Thursday, November 12, 2015

Good News On the Salmon Front

Here is something to celebrate in the long battle to restore salmon runs in the Pacific Northwest. It's just one thing--the battle is far from over.

There are some saying that this shows that the "hippies" worrying about "so-called climate change" have been wrong all along. I wish some people would climb out of their little ideological boxes and actually think. Or at least read the whole article.

What this shows is that in the face of unprecedented challenges to the salmon runs--including the effects of climate change--concentrated efforts to, according to the Bonneville Power Administration statement, "balance the needs of salmon with power production, flood control and other river uses" can be successful.

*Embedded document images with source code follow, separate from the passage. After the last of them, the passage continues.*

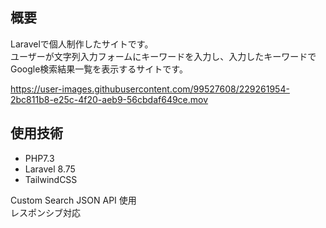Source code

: ## 概要
Laravelで個人制作したサイトです。<br>
ユーザーが文字列入力フォームにキーワードを入力し、入力したキーワードでGoogle検索結果一覧を表示するサイトです。

https://user-images.githubusercontent.com/99527608/229261954-2bc811b8-e25c-4f20-aeb9-56cbdaf649ce.mov

## 使用技術
- PHP7.3
- Laravel 8.75
- TailwindCSS 

Custom Search JSON API 使用<br>
レスポンシブ対応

A small victory to build on for people committed to the collaborative spirit that made it possible.

Salmon return to Hanford Reach in record numbers

Salmon return to Hanford Reach in record numbers

SPOKANE, Wash. (AP) - The number of fall chinook salmon returning to the Hanford Reach section of the Columbia River this year is the most since dams were constructed in the 1930s, the Bonneville Power Administration said this week.

Scientists estimate 200,000 chinook are spawning in the Hanford Reach, which is the last free-flowing section of the Columbia in the United States. The Hanford Reach flows past the giant Hanford Nuclear Reservation, where the government for decades made plutonium for nuclear weapons.

Approximately 50,000 of the fall chinook are spawning in a one-mile section of the Hanford Reach called Vernita Bar, the BPA said. Historically only a small number of salmon spawned at Vernita Bar because that stretch of the river was too shallow, the BPA said. But special efforts have been made to keep salmon spawning grounds submerged there, the BPA said.